Гуго внимательно смотрел на Бетси. Интересно, не по этой ли причине она затеяла интрижку с Брауном? Чтобы войти в круг избранных и занять теплое местечко?
– Осмунд, кстати, тоже такого мнения. Он точно знал, что я чувствовала. Все равно что пытаться влиться в семью, где все друг друга знают как облупленных.
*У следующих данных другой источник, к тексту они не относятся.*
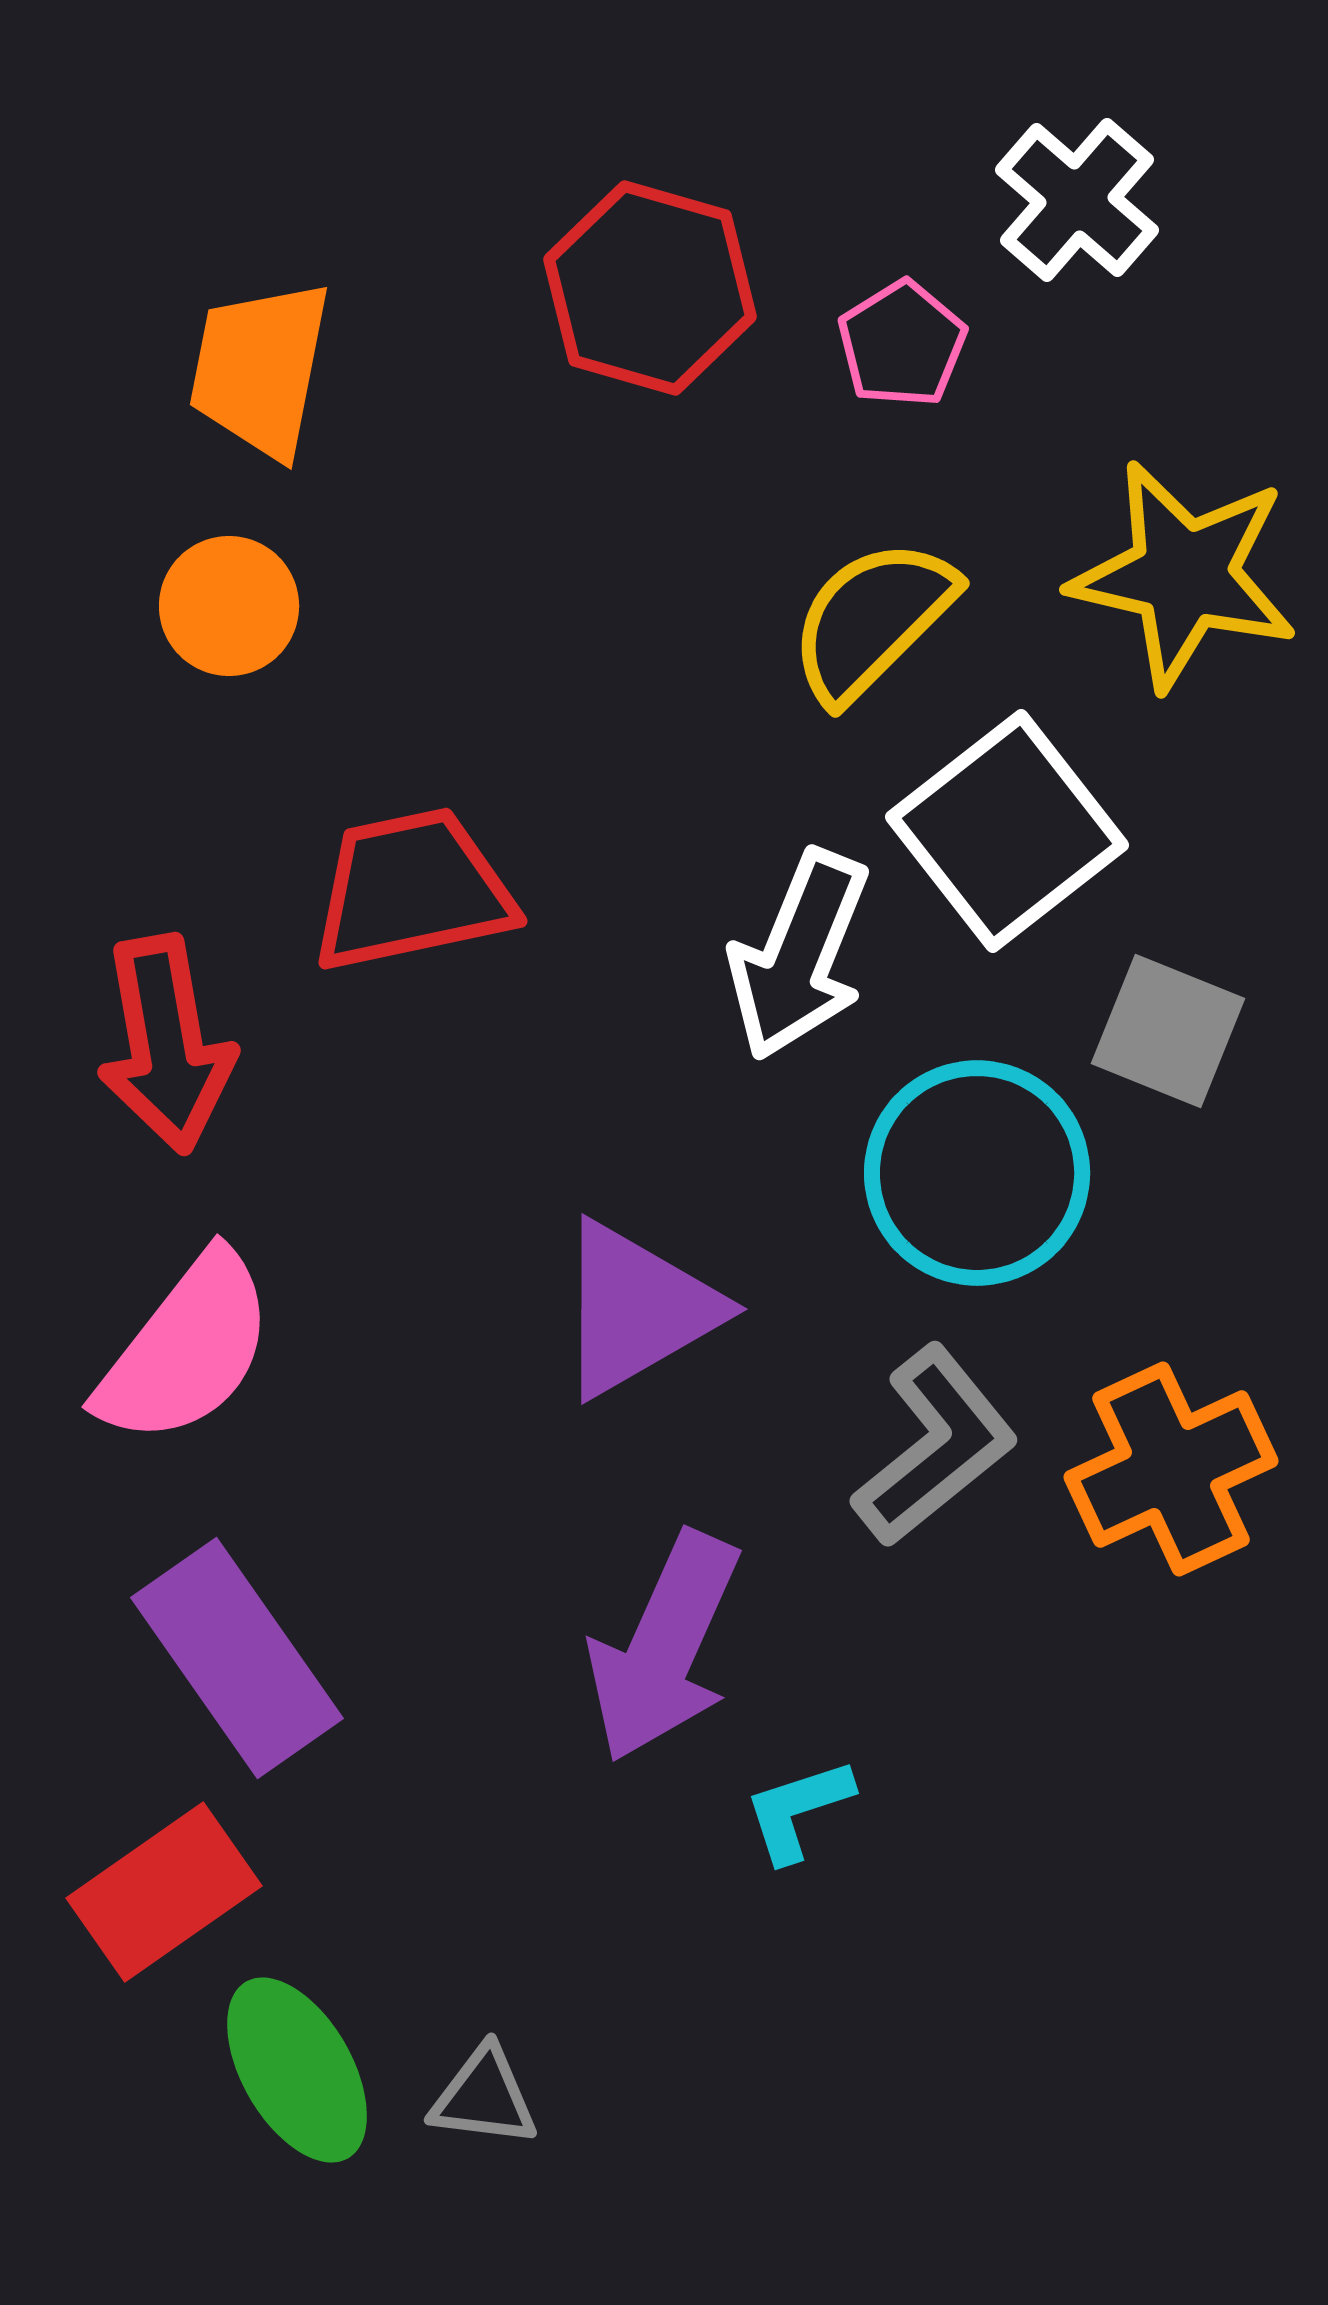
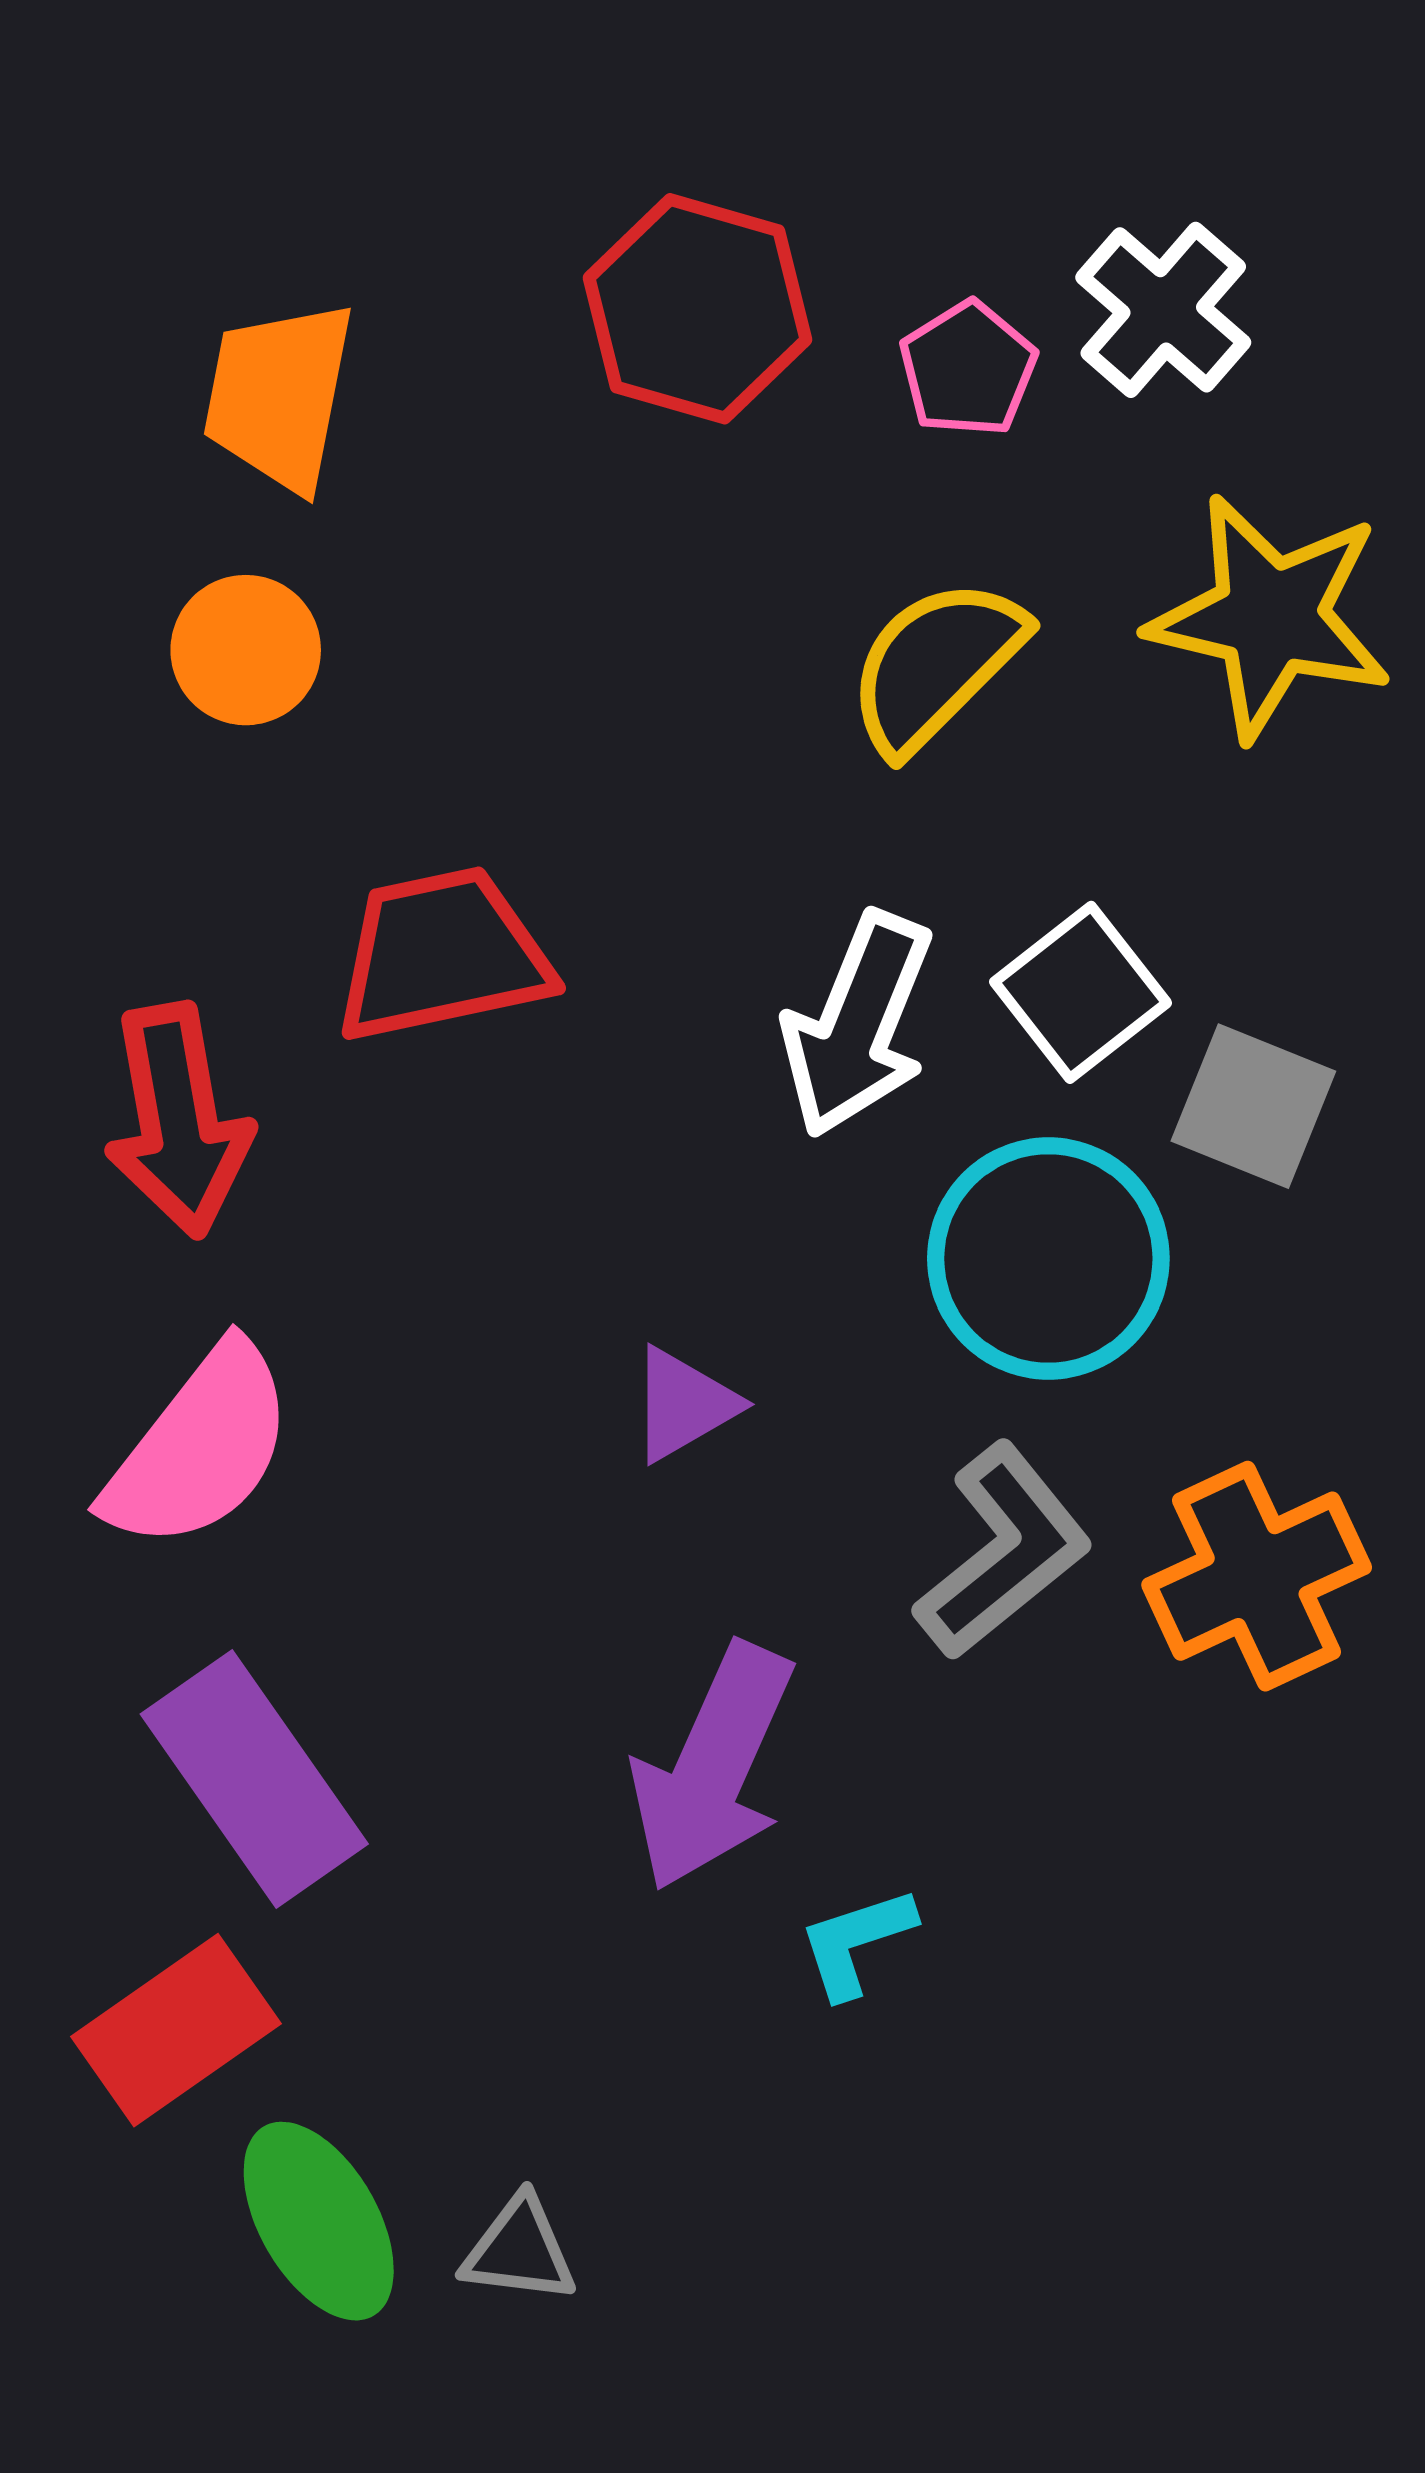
white cross: (1077, 200) -> (1163, 310), moved
white square: (1007, 831) -> (1081, 992), moved, size x0.7
purple triangle: (637, 1309) -> (684, 1404), size x0.6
– Вам известно, где в тот вечер ужинал Беккер?
– Нет.
– Кстати, что он собой представляет?
– Толковый парень. Далеко пойдет.
– А Краузе?
– Адель… – Бетси сморщила носик. – Браун чересчур ей потакал.
– Что вы имеете в виду?
– Адель чужая в лагере, как я была чужой в их группе. Она не готова к Аушвицу. Сигизмунд, похоже, наплел ей с три короба. Нянчится с нашими «кроликами». А Сигизмунд закрывал на это глаза и ни разу не подал на нее рапорт. Может, какую вину за собой чувствовал? Я называю ее «жидовской заступницей», она злится. – Бетси хихикнула.